[[ EXCERPTED DATA, beginning ]]

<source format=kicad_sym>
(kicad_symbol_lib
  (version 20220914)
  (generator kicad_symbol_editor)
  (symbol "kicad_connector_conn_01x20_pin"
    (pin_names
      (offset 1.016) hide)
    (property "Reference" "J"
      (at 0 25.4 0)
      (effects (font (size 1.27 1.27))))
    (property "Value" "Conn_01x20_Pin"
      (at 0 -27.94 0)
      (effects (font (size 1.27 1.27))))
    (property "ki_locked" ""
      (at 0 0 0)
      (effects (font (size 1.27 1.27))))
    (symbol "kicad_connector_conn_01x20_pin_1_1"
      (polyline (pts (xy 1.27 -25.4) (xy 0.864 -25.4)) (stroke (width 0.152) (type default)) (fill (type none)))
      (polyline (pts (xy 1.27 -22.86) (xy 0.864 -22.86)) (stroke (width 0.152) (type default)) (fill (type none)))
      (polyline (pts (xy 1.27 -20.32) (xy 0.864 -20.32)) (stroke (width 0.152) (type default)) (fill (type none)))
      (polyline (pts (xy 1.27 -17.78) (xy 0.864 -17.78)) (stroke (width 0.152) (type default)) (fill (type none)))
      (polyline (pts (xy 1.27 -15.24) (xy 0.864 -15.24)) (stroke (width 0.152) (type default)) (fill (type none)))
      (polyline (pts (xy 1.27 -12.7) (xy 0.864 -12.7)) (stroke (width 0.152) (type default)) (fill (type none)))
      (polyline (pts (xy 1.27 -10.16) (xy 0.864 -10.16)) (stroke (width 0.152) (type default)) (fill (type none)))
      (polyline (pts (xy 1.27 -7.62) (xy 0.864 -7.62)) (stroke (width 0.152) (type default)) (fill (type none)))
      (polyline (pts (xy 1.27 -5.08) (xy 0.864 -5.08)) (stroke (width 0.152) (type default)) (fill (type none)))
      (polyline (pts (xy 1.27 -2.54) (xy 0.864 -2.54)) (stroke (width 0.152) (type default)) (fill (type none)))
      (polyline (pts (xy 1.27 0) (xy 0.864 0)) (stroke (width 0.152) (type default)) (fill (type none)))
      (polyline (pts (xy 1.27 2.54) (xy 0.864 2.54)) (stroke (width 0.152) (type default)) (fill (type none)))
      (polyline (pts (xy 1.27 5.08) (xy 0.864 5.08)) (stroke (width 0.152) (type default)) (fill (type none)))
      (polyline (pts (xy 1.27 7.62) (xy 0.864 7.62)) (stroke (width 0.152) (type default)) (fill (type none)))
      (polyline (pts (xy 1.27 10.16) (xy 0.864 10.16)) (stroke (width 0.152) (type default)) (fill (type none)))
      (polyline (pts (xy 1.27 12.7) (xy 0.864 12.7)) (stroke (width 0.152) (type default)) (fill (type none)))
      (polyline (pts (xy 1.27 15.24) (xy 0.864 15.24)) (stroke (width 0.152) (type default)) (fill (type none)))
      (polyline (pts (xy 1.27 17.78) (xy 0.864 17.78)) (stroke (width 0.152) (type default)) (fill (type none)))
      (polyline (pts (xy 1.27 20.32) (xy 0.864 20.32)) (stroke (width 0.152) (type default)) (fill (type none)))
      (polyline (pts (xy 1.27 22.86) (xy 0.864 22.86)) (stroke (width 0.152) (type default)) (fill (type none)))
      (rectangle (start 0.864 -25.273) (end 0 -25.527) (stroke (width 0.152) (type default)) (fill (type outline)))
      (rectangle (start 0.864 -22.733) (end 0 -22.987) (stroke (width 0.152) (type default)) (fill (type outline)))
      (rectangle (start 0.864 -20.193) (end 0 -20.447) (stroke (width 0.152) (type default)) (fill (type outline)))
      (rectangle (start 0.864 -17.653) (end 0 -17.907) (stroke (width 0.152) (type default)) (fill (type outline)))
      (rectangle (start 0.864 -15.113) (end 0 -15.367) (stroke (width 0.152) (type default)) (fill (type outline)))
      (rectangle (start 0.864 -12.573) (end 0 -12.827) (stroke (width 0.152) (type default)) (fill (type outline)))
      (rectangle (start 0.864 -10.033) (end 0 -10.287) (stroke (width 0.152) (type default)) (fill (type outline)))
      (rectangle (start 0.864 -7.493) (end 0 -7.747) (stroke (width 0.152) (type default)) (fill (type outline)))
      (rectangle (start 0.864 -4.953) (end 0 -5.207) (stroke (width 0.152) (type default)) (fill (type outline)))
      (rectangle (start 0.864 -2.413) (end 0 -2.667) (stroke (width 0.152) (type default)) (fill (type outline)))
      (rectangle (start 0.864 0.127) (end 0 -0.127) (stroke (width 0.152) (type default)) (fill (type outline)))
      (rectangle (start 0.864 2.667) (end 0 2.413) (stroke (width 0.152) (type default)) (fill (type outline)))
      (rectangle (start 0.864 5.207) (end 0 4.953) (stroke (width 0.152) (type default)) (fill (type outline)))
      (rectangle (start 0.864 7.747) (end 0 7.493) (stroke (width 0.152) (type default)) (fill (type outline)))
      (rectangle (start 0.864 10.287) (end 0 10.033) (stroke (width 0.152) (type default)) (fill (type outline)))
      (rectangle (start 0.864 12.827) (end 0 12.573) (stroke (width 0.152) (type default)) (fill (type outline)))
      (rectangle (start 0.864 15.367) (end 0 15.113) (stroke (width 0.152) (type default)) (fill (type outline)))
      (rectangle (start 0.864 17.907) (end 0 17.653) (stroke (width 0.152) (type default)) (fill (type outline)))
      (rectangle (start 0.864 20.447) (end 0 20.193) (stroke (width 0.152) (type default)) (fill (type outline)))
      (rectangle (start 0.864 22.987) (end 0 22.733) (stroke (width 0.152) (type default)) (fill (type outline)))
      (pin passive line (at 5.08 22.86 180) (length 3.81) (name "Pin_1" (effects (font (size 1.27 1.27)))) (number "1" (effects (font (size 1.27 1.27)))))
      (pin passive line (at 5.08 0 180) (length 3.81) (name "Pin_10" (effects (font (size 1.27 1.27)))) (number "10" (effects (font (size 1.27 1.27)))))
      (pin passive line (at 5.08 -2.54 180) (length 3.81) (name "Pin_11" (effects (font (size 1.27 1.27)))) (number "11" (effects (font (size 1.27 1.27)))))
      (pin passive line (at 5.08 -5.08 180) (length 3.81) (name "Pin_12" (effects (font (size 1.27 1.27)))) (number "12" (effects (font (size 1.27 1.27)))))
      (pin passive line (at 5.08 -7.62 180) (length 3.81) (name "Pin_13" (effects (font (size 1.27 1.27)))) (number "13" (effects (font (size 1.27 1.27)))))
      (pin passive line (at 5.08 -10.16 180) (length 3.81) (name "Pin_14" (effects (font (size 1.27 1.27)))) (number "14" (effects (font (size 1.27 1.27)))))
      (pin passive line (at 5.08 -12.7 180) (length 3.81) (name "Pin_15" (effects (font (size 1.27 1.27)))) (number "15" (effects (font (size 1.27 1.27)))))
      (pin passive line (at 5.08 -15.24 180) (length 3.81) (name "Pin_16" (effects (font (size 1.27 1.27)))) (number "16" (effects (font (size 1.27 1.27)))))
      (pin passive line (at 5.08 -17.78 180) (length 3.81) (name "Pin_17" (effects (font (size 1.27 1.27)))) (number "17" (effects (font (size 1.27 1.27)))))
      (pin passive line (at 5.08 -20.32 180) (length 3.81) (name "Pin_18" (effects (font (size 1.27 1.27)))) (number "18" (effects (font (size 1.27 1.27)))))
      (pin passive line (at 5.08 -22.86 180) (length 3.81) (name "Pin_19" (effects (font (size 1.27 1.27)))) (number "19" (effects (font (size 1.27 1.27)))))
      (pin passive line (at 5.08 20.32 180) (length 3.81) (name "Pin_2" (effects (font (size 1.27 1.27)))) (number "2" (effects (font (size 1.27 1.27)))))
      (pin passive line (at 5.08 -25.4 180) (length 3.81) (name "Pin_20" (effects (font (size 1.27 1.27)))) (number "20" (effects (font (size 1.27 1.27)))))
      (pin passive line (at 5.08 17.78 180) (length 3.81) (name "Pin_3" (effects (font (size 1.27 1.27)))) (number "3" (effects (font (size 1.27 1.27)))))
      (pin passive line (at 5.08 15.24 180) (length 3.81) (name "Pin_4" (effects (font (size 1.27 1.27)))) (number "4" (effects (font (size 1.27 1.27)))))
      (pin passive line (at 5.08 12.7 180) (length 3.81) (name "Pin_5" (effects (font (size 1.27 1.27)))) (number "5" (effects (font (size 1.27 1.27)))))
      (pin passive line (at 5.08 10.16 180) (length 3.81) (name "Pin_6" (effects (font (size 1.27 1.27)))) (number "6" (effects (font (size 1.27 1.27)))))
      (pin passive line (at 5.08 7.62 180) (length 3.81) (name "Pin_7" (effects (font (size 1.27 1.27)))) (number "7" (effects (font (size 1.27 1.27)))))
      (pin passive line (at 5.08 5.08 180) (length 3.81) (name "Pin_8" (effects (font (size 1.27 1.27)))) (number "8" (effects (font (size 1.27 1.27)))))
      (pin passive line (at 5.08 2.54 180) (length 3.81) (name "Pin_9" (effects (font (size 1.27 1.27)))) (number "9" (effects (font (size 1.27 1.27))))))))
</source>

[[ EXCERPTED DATA, end ]]

ABOUT THIS TASK: Take exactly the lines from the one containing "(pin passive line (at 5.08 -10.16" through the one containing "(pin passive line (at 5.08 15.24" in the data above, and output them with nothing added.

OUTPUT FOR THIS TASK:
      (pin passive line (at 5.08 -10.16 180) (length 3.81) (name "Pin_14" (effects (font (size 1.27 1.27)))) (number "14" (effects (font (size 1.27 1.27)))))
      (pin passive line (at 5.08 -12.7 180) (length 3.81) (name "Pin_15" (effects (font (size 1.27 1.27)))) (number "15" (effects (font (size 1.27 1.27)))))
      (pin passive line (at 5.08 -15.24 180) (length 3.81) (name "Pin_16" (effects (font (size 1.27 1.27)))) (number "16" (effects (font (size 1.27 1.27)))))
      (pin passive line (at 5.08 -17.78 180) (length 3.81) (name "Pin_17" (effects (font (size 1.27 1.27)))) (number "17" (effects (font (size 1.27 1.27)))))
      (pin passive line (at 5.08 -20.32 180) (length 3.81) (name "Pin_18" (effects (font (size 1.27 1.27)))) (number "18" (effects (font (size 1.27 1.27)))))
      (pin passive line (at 5.08 -22.86 180) (length 3.81) (name "Pin_19" (effects (font (size 1.27 1.27)))) (number "19" (effects (font (size 1.27 1.27)))))
      (pin passive line (at 5.08 20.32 180) (length 3.81) (name "Pin_2" (effects (font (size 1.27 1.27)))) (number "2" (effects (font (size 1.27 1.27)))))
      (pin passive line (at 5.08 -25.4 180) (length 3.81) (name "Pin_20" (effects (font (size 1.27 1.27)))) (number "20" (effects (font (size 1.27 1.27)))))
      (pin passive line (at 5.08 17.78 180) (length 3.81) (name "Pin_3" (effects (font (size 1.27 1.27)))) (number "3" (effects (font (size 1.27 1.27)))))
      (pin passive line (at 5.08 15.24 180) (length 3.81) (name "Pin_4" (effects (font (size 1.27 1.27)))) (number "4" (effects (font (size 1.27 1.27)))))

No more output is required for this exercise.